In one embodiment, the present invention is useful in wind-driven applications. As used herein, the term “wind-driven applications” include those applications or uses of the present invention as either a compressor or expander or both in a process, device or method which captures, harnesses or otherwise exploits wind, wind power or wind energy.


As a motive force, wind can be harnessed, in conjunction with the present invention in improvements in compression and storage of compressed gas, as well as in the compression of gasses or fluids for storage and electricity generation.


In one embodiment, the motive force of the wind may be exploited using the present invention in technologies involving mechanical vapor recompression (MVR).


In one embodiment, the present invention employing wind as a motive force may act as a compressor to produce liquid air or liquid air products, and compress carbon dioxide for sequestration.


Wave


As a motive force, waves can be harnessed, in conjunction with the present invention in improvements in compression and storage of compressed gas, as well as in the compression of gasses or fluids for storage and electricity generation. In one embodiment, the motive force of waves may be exploited using the present invention in technologies involving mechanical vapor recompression (MVR).


In one embodiment, the present invention may be used in offshore applications.


In one embodiment, the present invention employing wave as a motive force may act as a compressor to produce liquid air or liquid air products, and compress carbon dioxide for sequestration.

• **TASK REQUIREMENTS**:
• 1. In the passage on wind and wave power, what technology is named for exploiting the motive force of the wind?
• 2. Transcribe the passage on wind and wave power from "In one embodiment, the motive force of the" to "in offshore applications.".
• 3. Pick up the passage on wind and wave power after its last sentence and continue it.

• **PROVIDED DATA**:
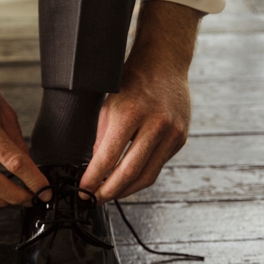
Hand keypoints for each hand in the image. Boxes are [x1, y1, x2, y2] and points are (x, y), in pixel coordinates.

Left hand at [79, 1, 201, 203]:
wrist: (165, 63)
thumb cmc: (132, 80)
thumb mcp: (108, 104)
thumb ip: (102, 138)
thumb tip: (96, 168)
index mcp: (131, 113)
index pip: (108, 158)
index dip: (93, 179)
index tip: (83, 190)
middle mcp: (155, 125)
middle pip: (129, 173)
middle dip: (109, 192)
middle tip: (94, 199)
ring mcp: (172, 133)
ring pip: (147, 176)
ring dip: (126, 190)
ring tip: (110, 194)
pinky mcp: (181, 139)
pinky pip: (158, 165)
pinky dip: (142, 176)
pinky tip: (128, 180)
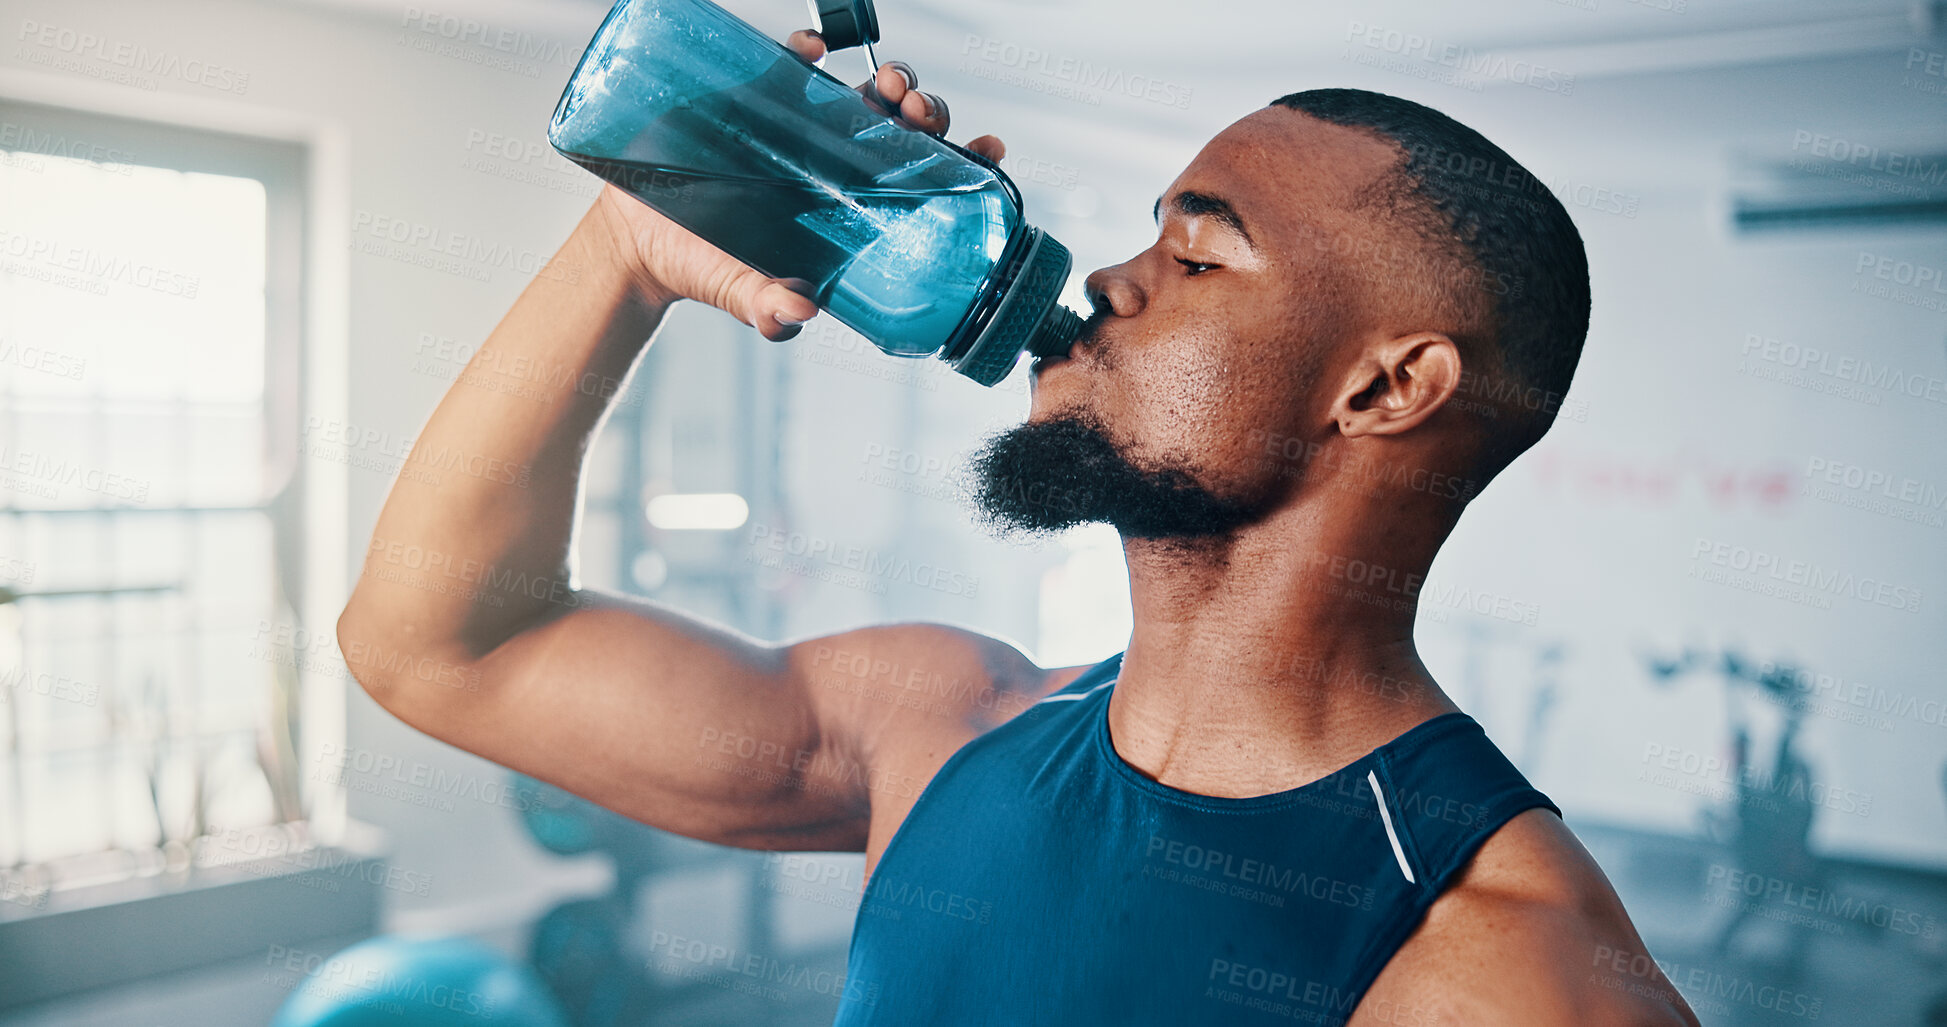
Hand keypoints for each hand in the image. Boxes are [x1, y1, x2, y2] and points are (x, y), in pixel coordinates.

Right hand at [593, 29, 1006, 340]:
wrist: (639, 241)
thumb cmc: (706, 267)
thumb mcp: (742, 292)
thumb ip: (768, 306)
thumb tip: (794, 311)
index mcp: (853, 206)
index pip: (923, 180)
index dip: (961, 163)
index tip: (987, 152)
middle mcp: (838, 161)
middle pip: (904, 127)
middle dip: (926, 112)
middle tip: (919, 114)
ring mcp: (801, 127)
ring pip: (862, 89)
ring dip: (888, 77)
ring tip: (888, 84)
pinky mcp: (756, 97)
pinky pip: (791, 61)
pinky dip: (806, 48)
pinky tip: (814, 49)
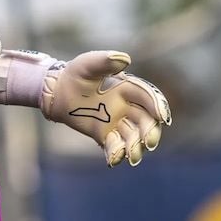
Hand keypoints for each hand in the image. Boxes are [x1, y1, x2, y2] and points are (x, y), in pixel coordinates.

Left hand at [40, 50, 170, 166]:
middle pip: (145, 121)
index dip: (158, 105)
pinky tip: (113, 160)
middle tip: (149, 142)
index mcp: (127, 88)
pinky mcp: (104, 135)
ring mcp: (116, 122)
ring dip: (136, 147)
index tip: (162, 117)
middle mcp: (126, 107)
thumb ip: (105, 61)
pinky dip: (116, 153)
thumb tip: (125, 60)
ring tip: (132, 156)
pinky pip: (115, 146)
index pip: (148, 97)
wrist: (58, 92)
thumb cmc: (76, 74)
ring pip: (133, 136)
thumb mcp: (88, 64)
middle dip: (150, 132)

• **SET OF ANSWERS**:
• 1. Mechanical vapor recompression (MVR).

• 2.
In one embodiment, the motive force of the wind may be exploited using the present invention in technologies involving mechanical vapor recompression (MVR).


In one embodiment, the present invention employing wind as a motive force may act as a compressor to produce liquid air or liquid air products, and compress carbon dioxide for sequestration.


Wave


As a motive force, waves can be harnessed, in conjunction with the present invention in improvements in compression and storage of compressed gas, as well as in the compression of gasses or fluids for storage and electricity generation. In one embodiment, the motive force of waves may be exploited using the present invention in technologies involving mechanical vapor recompression (MVR).


In one embodiment, the present invention may be used in offshore applications.

• 3.
Ocean Current


Further, the present invention may be integrated into ocean or river current technology for electricity generation as well as for offshore maritime or marine applications for power or electricity generation.


Distributed CAES


Further, the present invention may also be harnessed or exploited in the use of distributed Compressed Air Energy Storage (CAES) systems. This application also finds uses in electricity generation and storage. In one embodiment, the generation and/or storage may be at the customer side or end of the meter.


Power Recovery


When used as an expander, the present invention may be powered by any number of heat sources, natural or artificial. For example, when a process or method employs the use of steam or vapor, the heat necessary to generate the steam or vapor may come from any number or sources. Heat sources include, but are not limited to solar, geothermal, radioactive (nuclear) and chemical. Also included are exhausts from other processes and the combustion of fuel, including waste heat and intentional heat.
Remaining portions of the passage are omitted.